======== SUPPLIED RECORDS

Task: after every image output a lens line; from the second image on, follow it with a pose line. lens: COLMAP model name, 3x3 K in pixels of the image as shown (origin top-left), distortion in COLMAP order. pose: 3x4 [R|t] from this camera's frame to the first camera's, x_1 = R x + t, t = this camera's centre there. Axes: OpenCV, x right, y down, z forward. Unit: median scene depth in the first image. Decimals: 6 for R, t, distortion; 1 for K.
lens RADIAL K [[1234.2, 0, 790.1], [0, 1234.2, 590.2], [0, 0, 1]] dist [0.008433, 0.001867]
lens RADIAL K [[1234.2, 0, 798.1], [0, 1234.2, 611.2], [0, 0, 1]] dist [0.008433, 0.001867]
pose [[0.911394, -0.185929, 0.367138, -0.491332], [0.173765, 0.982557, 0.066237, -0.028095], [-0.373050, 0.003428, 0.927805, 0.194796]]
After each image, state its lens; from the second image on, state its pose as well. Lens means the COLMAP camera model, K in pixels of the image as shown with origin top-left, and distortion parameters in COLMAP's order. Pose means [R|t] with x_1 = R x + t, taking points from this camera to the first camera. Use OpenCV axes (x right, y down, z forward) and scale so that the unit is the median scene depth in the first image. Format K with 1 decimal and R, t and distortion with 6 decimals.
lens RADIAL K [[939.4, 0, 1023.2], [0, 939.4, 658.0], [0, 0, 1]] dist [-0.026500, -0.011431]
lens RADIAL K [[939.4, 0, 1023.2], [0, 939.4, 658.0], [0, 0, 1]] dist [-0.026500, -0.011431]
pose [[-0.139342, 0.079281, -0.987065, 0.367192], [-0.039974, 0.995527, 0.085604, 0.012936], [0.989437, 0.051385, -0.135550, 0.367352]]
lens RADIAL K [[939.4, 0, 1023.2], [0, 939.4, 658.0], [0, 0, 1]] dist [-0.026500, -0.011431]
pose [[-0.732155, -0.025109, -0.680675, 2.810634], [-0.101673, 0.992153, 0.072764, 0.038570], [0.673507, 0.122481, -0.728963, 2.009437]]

================

■ ACTION ITEM ■
Each record above needs to be reproduced exactly as written.

■ RESULT OF THE EXERCISE ■
Task: after every image output a lens line; from the second image on, follow it with a pose line. lens: COLMAP model name, 3x3 K in pixels of the image as shown (origin top-left), distortion in COLMAP order. pose: 3x4 [R|t] from this camera's frame to the first camera's, x_1 = R x + t, t = this camera's centre there. Axes: OpenCV, x right, y down, z forward. Unit: median scene depth in the first image. Decimals: 6 for R, t, distortion; 1 for K.
lens RADIAL K [[1234.2, 0, 790.1], [0, 1234.2, 590.2], [0, 0, 1]] dist [0.008433, 0.001867]
lens RADIAL K [[1234.2, 0, 798.1], [0, 1234.2, 611.2], [0, 0, 1]] dist [0.008433, 0.001867]
pose [[0.911394, -0.185929, 0.367138, -0.491332], [0.173765, 0.982557, 0.066237, -0.028095], [-0.373050, 0.003428, 0.927805, 0.194796]]
After each image, state its lens; from the second image on, state its pose as well. Lens means the COLMAP camera model, K in pixels of the image as shown with origin top-left, and distortion parameters in COLMAP's order. Pose means [R|t] with x_1 = R x + t, taking points from this camera to the first camera. Use OpenCV axes (x right, y down, z forward) and scale so that the unit is the median scene depth in the first image. Format K with 1 decimal and R, t and distortion with 6 decimals.
lens RADIAL K [[939.4, 0, 1023.2], [0, 939.4, 658.0], [0, 0, 1]] dist [-0.026500, -0.011431]
lens RADIAL K [[939.4, 0, 1023.2], [0, 939.4, 658.0], [0, 0, 1]] dist [-0.026500, -0.011431]
pose [[-0.139342, 0.079281, -0.987065, 0.367192], [-0.039974, 0.995527, 0.085604, 0.012936], [0.989437, 0.051385, -0.135550, 0.367352]]
lens RADIAL K [[939.4, 0, 1023.2], [0, 939.4, 658.0], [0, 0, 1]] dist [-0.026500, -0.011431]
pose [[-0.732155, -0.025109, -0.680675, 2.810634], [-0.101673, 0.992153, 0.072764, 0.038570], [0.673507, 0.122481, -0.728963, 2.009437]]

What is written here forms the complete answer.